Right up front, I work for Colab, and I think the Julia language is pretty awesome. I have some math and data science background and Julia has felt like a very natural language and I’ve wanted to see it in Colab for some time (as part of the original three in Jupyter).
Currently, we don’t provide a lot of pre-installed packages right now but I’d love to hear feedback about your experiences of the Julia language in Colab and where it hits and where it misses!
Wow! This is incredible news @metrizable! It sounds like you had an outsize role in making this happen alongside your team – many thanks! This has been a requested feature for years so it is exciting to see it happen.

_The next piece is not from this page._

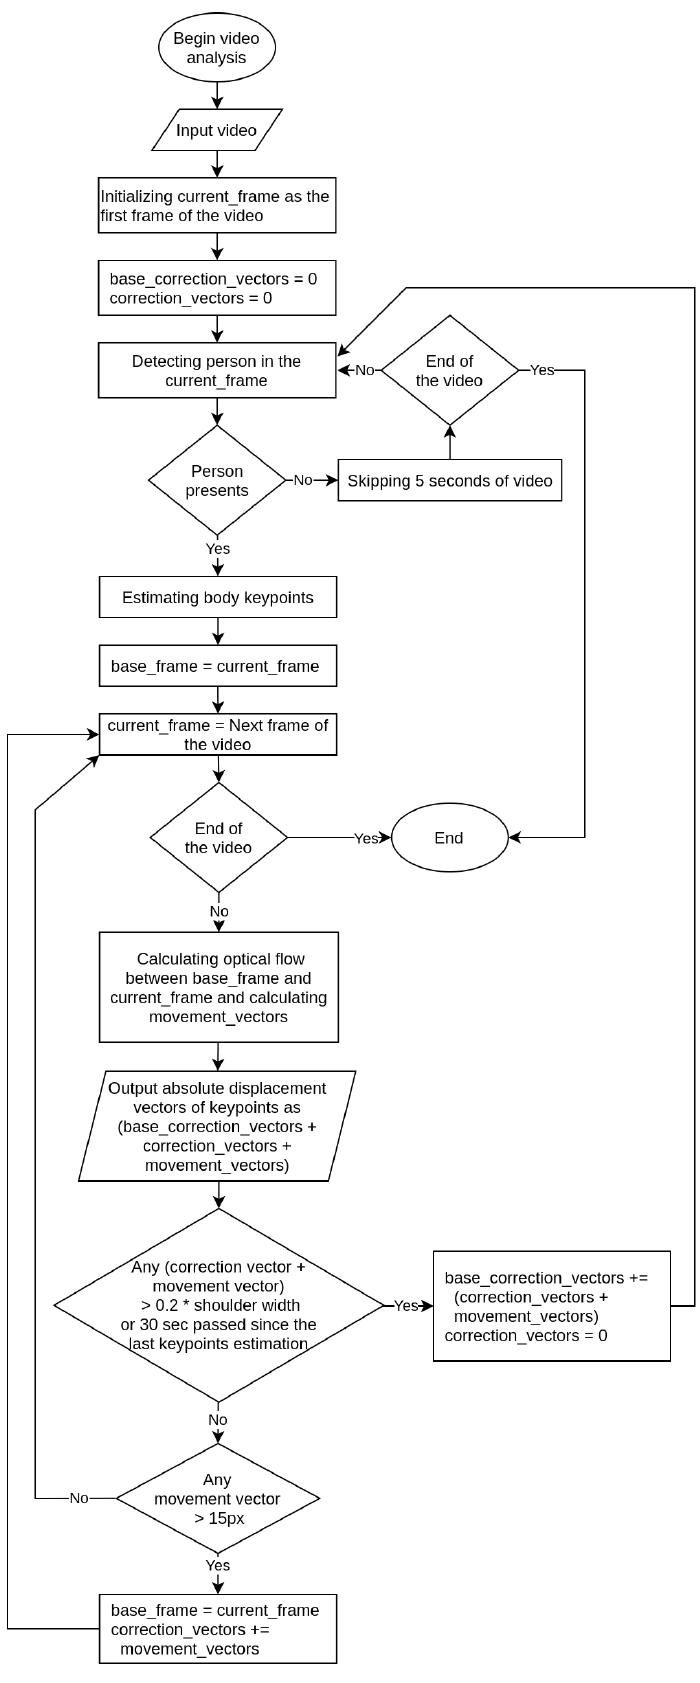
Figure 4. Body parts movement estimation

A quick and dirty CPU vs GPU benchmark! Using the (free!) “T4 GPU” runtime. Stopped at 10^8 because 10^9 exceeded either the 12.7GB of RAM or 15.0GB of VRAM.
using Plots, CUDA, BenchmarkTools
pMax = 8
powerVector = 1:pMax
timeVectorCPU = Vector{Float16}(undef, pMax)
timeVectorGPU = Vector{Float16}(undef, pMax)
for p in powerVector
n = 10^p
xCPU, yCPU = (ones(n), ones(n))
xGPU, yGPU = (cu(xCPU), cu(yCPU))
timeVectorCPU[p] = @belapsed $xCPU + $yCPU
timeVectorGPU[p] = @belapsed $xGPU + $yGPU
end
timeVectorCPU |> display
timeVectorGPU |> display
plot(
10 .^ powerVector,
[timeVectorCPU timeVectorGPU],
label = ["CPU" "GPU"],
title = "CPU vs GPU",
xscale = :log10,
yscale = :log10,
ylabel = "Elapsed time [s]",
fmt = :png
)
As of a couple months ago, Kaggle started deriving their Docker images from Colab’s public releases, so this is a real possibility in the near future. Colab hasn’t pushed the image with the Julia kernel to the public repo yet, but some time following this at least the bits should be there.
Currently in Colab, we don’t provide a simple way to determine the path in Google Drive of the notebook you’re editing. However, I am aware of code snippets to allow this discovery, but they’re a little slow.
One way to access the artifacts on Google Drive is to mount it. A smooth UX in Colab for Julia is not present, but it is available in Python. Until something is available, one “hacky” way could be to use the Python runtime to mount Google Drive (and it remains mounted), then switch to the Julia runtime (via the Runtime menu (or patching the session)).
Agreed. I had tried similar, but it seems the Python that’s invoked is not associated with the IJulia kernel. There may be something more we could do here to hook those up.
First in the “Select a runtime”, you need to choose the GPU accelerator instead of the CPU. Then Pkg.add("CUDA") to the environment (they’re working on getting CUDA pre-added to GPU runtimes; see metrizable’s link). THEN we can using CUDA; CUDA.versioninfo().